Rozdział 7 - Szczęście w nieszczęściu

9 2 1
                                    

Kazu potrącony przez samochód leży na ziemi, przyjaciele wystraszeni pod biegają do chłopaka....Hrio woła go Kazu , Kazu żyjesz.......w pół przytomy chłopak odpowiada cicho: tak ale boli mnie wszystko:

- Yuto dzwoń po karetkę szybko ....mówi Aki

- już dzwonię..........karetka będzie za 5 minut

-dobrze, Kazu musisz być przytomny mów do nas .....Kazu ??

Kazu traci przytomność....

-Kazu !! Kazu !! woła wystraszony zdesperowany i załamany Hiro ....nie umieraj kocham cie błagam .......nie umieraj ......mówi zapłakany

właśnie przyjeżdża karetka, lekarze podchodzą do poszkodowanego chłopaka, badają go a szybko na miejscu i nie stwierdzają większych obrażeń jak lekki wstrząs mózgu, zabierają chłopaka do karetki i do szpitala :

- do którego szpitala go zabieracie pyta lekarzy Aki ....

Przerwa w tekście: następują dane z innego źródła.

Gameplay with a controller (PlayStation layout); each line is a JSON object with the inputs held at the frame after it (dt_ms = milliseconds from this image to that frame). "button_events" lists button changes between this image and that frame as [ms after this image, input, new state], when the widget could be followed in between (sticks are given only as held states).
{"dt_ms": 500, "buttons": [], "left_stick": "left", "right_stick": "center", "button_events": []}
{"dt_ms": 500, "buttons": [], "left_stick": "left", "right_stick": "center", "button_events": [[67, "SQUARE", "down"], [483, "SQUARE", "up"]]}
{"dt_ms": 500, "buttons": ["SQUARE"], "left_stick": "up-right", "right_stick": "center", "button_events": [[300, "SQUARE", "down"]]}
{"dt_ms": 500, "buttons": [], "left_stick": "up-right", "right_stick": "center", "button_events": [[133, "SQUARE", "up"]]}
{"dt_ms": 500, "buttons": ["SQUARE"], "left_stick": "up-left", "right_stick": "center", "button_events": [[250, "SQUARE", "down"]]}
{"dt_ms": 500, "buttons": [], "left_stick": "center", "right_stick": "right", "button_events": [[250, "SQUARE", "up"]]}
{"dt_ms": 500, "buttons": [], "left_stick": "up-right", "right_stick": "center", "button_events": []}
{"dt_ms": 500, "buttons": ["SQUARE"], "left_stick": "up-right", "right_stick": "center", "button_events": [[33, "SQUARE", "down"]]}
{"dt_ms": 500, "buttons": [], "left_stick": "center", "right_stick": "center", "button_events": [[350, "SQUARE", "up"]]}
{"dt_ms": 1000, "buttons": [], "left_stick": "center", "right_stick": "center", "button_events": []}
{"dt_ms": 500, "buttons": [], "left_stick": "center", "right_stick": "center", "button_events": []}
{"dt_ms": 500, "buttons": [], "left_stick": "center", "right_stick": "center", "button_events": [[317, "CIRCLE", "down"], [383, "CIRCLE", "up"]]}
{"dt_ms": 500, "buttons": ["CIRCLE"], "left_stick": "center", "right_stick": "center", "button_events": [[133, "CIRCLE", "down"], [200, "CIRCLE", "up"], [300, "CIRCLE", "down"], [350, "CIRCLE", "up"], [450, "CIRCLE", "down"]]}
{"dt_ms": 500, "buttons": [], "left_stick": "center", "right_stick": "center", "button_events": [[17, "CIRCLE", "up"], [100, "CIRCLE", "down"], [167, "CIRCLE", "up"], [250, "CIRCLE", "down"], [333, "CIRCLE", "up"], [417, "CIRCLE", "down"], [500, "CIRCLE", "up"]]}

-bierzemy go do urazowego na ul. Wilickiej - odpowiadają mu lekarze

-dobrze dziękuje - karetka odjeżdża

-idziemy do domów ogarnąć się, i spotkamy się w szpitalu proponuje Aki

-dobrze

-ok

cała trójka się rozchodzi do domów.....wszyscy się na szybko ogarniają......i po jakiejś godzinie Hiro już dociera do szpitala i pyta się na recepcji gdzie leży jego przyjaciel ....pani recepcjonistka odpowiada- pan Kazu leży w pokoju numer 20

-dziękuję bardzo

Hiro kieruje się do pokoju w którym leży jego ukochany, wchodzi i widzi że Kazu jest przytomny i opatrzony:

-jak się czujesz, pyta zmartwiony kolega....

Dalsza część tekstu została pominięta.